:: TASK REQUIREMENTS ::
Continue the passage on March inflation and household spending, picking up right after its final sentence.

:: QUOTED PASSAGE ::
Inflation accelerated to 8.5% in March,1 the strongest pace in 40 years.2 With inflation running this high, the average consumer is spending $500 more compared to one year ago, or $6,132 annually.3 The higher spending on other consumer items means that the consumer will have less income to spend on a mortgage payment and will be looking for a home that is about $40,000 cheaper.
Prices of energy services and commodities rose at the steepest pace of 32% as energy commodities (fuel oil, motor oil including gas) spiked 48.2%. Energy accounted for nearly 8% of consumer spending. Nearly a third of the $500 additional spending is for energy services and commodities, at $182/month.
Prices of commodities other than food and energy rose 11.7%, with the largest increase in the cost of used cars/trucks (35.3%) and new vehicles (12.5%). This commodity group accounted for 22% of consumers spending.
Prices of food items rose 8.8%, with prices of food consumed at home rising at an even stronger pace of 10%. Food spending accounted for 12% of the average consumer spending.
Cost of shelter rose 5%, with rent on primary residence up 4.4% and the equivalent rent on owner-occupied housing up 4.5%. Asking rents based on proprietary data was up at a double-digit pace of 11% year-over-year.4 The largest consumer spending is on shelter, making up 32% of spending. Note that the price of housing is only factored in partially by way of the effect on mortgage rate payment that homeowners may want to recoup as rent if they rent out the home.

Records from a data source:
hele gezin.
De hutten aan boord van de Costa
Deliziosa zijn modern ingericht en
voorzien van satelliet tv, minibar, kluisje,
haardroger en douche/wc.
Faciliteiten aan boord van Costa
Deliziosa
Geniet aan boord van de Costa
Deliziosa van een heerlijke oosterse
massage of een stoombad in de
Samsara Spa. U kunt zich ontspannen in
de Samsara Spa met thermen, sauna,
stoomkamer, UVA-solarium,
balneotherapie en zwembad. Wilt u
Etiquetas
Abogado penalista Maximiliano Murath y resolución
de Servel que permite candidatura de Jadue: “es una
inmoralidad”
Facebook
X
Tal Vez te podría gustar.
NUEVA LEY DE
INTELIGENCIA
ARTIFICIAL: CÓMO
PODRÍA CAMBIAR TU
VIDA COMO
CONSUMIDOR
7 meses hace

==

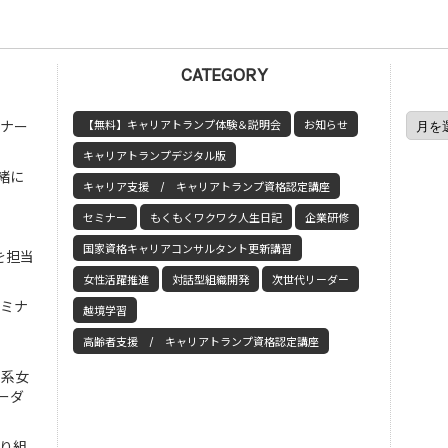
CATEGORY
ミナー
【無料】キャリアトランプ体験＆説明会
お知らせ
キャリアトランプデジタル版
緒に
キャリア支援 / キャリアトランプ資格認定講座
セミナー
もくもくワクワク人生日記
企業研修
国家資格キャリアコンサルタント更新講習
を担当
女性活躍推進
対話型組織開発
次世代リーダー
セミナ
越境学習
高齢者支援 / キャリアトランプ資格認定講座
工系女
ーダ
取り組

---

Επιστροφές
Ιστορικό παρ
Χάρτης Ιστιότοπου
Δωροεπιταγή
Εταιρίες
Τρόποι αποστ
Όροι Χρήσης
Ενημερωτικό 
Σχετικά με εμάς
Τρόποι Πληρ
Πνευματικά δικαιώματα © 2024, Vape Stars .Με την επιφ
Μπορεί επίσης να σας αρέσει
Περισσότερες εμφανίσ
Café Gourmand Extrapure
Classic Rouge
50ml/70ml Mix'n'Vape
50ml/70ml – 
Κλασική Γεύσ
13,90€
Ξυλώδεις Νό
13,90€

:: ANSWER FOR THIS EXERCISE ::
Services for expenditures other than energy services (shelter, medical care, transportation services) rose 4.7%. Airline fares, rose 24%. Spending for services other than energy services makes up 57% of consumer spending (including 32% for shelter).5
Higher Inflation Means a Homebuyer Will Be Looking for a Home That Is $40,000 Cheaper
The increased cost of spending on other items impacts the ability of the average consumer to have enough leftover income to purchase a home. Excluding the cost of shelter, the average consumer is spending an additional $429 monthly for items other than shelter. Meanwhile, average weekly wages rose just $212 per month, so the consumer is short by $217 per month.
If we take the present value by applying a mortgage rate of 4.72% over 30 years, this means that the average consumer will be looking for a home that is $41,793 cheaper.
The dwindling supply of homes at below $250,000 makes it more difficult to find lower-priced homes. As of February 2022, homes prices at $250,000 and below accounted for just 29.5% of existing-home sales, down from 47.5% in January 2020.
With rising inflation, higher mortgage rates, and tight supply, housing demand is expected to decrease in 2022, to 10% according to NAR Chief Economist Lawrence Yun. However, prices are expected to still increase about 5% because of tight supply conditions.
1 Before seasonal adjustment
2 January 1982, 8.4%
3 Author’s estimate based on average consumer expenditure in 2020 of $61,332 and applying the inflation rates in March 2021 and March 2022.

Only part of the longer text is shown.